● Exercise task
Everything in the data should be repeated exactly, save for the images.

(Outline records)
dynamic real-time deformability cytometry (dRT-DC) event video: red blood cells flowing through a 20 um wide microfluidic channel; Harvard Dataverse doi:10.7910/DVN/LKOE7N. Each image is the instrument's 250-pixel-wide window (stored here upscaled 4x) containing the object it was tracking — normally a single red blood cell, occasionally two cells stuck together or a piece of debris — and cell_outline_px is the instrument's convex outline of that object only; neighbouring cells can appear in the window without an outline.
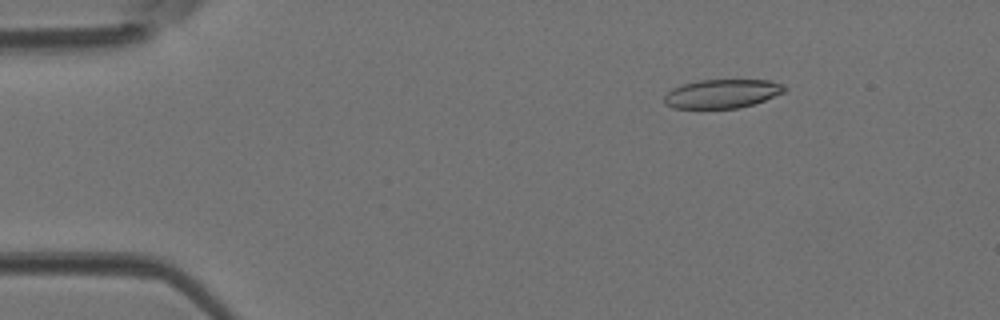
{"species": "Egyptian fruit bat (a non-hibernating species)", "species_latin": "Rousettus aegyptiacus", "temperature_condition": "room temperature", "stored_images_in_passage": 41, "camera_frame_rate_fps": 3000, "um_per_image_px": 0.085, "animal": {"sex": "female"}, "frame": {"image": 1, "passage_image": 2, "time_ms": 0.333, "image_size_px": [1000, 320], "cell_outline_px": [[788, 88], [784, 92], [764, 100], [752, 104], [736, 108], [672, 108], [664, 104], [664, 96], [672, 88], [684, 84], [700, 80], [768, 80], [784, 84]], "centroid_in_image_um": [61.37, 7.96], "position_along_channel_um": 23.6, "area_um2": 20.11}}
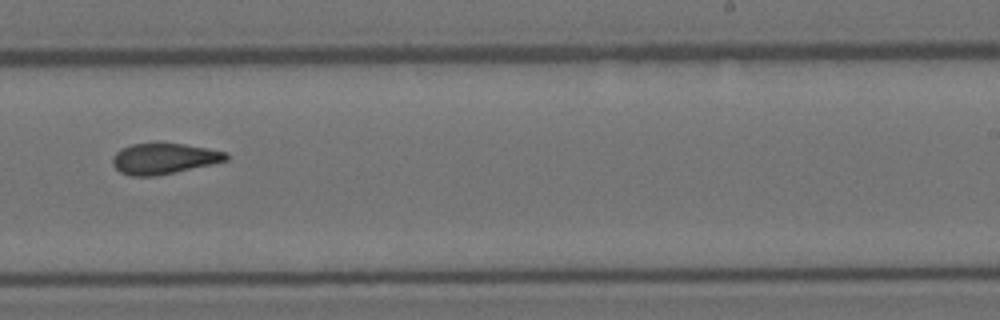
{"frame": {"image": 2, "passage_image": 24, "time_ms": 7.667, "image_size_px": [1000, 320], "cell_outline_px": [[228, 160], [212, 164], [176, 172], [156, 176], [132, 176], [120, 172], [112, 164], [112, 156], [120, 148], [132, 144], [184, 144], [228, 152]], "centroid_in_image_um": [13.92, 13.49], "position_along_channel_um": 275.1, "area_um2": 20.29}}
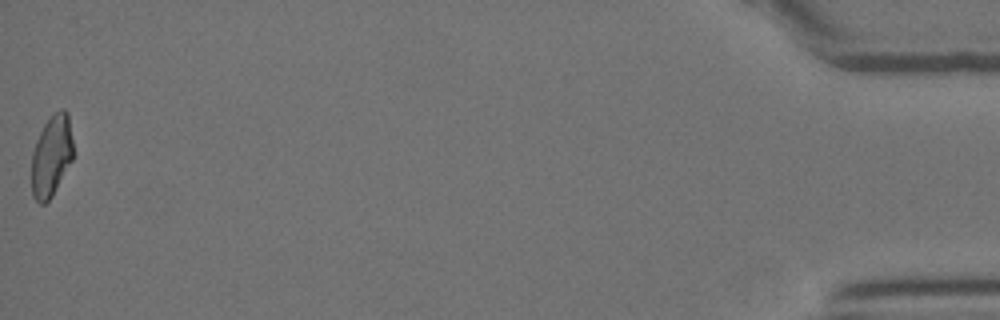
{"frame": {"image": 3, "passage_image": 41, "time_ms": 13.333, "image_size_px": [1000, 320], "cell_outline_px": [[72, 160], [52, 196], [44, 204], [40, 204], [32, 196], [32, 152], [36, 140], [44, 124], [60, 108], [64, 108], [68, 112], [72, 140]], "centroid_in_image_um": [4.37, 13.25], "position_along_channel_um": 430.8, "area_um2": 19.54}}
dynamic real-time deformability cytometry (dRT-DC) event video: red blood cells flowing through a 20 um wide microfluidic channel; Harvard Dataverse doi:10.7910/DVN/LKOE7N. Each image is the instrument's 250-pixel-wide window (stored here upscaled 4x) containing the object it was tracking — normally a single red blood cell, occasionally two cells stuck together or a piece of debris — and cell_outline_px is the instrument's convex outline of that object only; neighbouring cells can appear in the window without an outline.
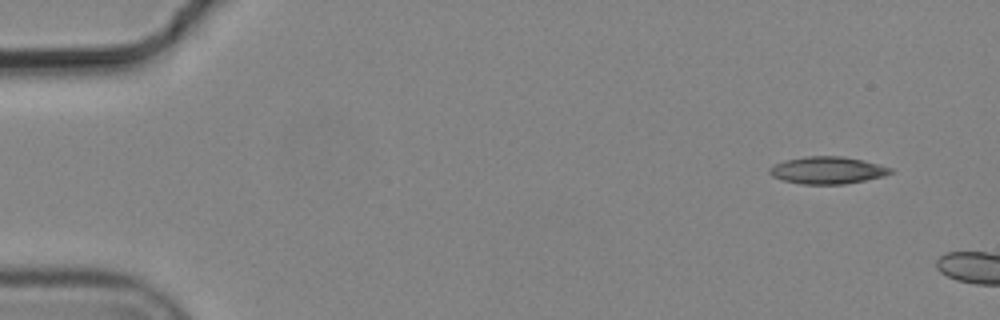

● Finished exercise
dynamic real-time deformability cytometry (dRT-DC) event video: red blood cells flowing through a 20 um wide microfluidic channel; Harvard Dataverse doi:10.7910/DVN/LKOE7N. Each image is the instrument's 250-pixel-wide window (stored here upscaled 4x) containing the object it was tracking — normally a single red blood cell, occasionally two cells stuck together or a piece of debris — and cell_outline_px is the instrument's convex outline of that object only; neighbouring cells can appear in the window without an outline.
{"species": "Egyptian fruit bat (a non-hibernating species)", "species_latin": "Rousettus aegyptiacus", "temperature_condition": "room temperature", "stored_images_in_passage": 41, "camera_frame_rate_fps": 3000, "um_per_image_px": 0.085, "animal": {"sex": "female"}, "frame": {"image": 1, "passage_image": 2, "time_ms": 0.333, "image_size_px": [1000, 320], "cell_outline_px": [[788, 88], [784, 92], [764, 100], [752, 104], [736, 108], [672, 108], [664, 104], [664, 96], [672, 88], [684, 84], [700, 80], [768, 80], [784, 84]], "centroid_in_image_um": [61.37, 7.96], "position_along_channel_um": 23.6, "area_um2": 20.11}}
{"frame": {"image": 2, "passage_image": 24, "time_ms": 7.667, "image_size_px": [1000, 320], "cell_outline_px": [[228, 160], [212, 164], [176, 172], [156, 176], [132, 176], [120, 172], [112, 164], [112, 156], [120, 148], [132, 144], [184, 144], [228, 152]], "centroid_in_image_um": [13.92, 13.49], "position_along_channel_um": 275.1, "area_um2": 20.29}}
{"frame": {"image": 3, "passage_image": 41, "time_ms": 13.333, "image_size_px": [1000, 320], "cell_outline_px": [[72, 160], [52, 196], [44, 204], [40, 204], [32, 196], [32, 152], [36, 140], [44, 124], [60, 108], [64, 108], [68, 112], [72, 140]], "centroid_in_image_um": [4.37, 13.25], "position_along_channel_um": 430.8, "area_um2": 19.54}}
dynamic real-time deformability cytometry (dRT-DC) event video: red blood cells flowing through a 20 um wide microfluidic channel; Harvard Dataverse doi:10.7910/DVN/LKOE7N. Each image is the instrument's 250-pixel-wide window (stored here upscaled 4x) containing the object it was tracking — normally a single red blood cell, occasionally two cells stuck together or a piece of debris — and cell_outline_px is the instrument's convex outline of that object only; neighbouring cells can appear in the window without an outline.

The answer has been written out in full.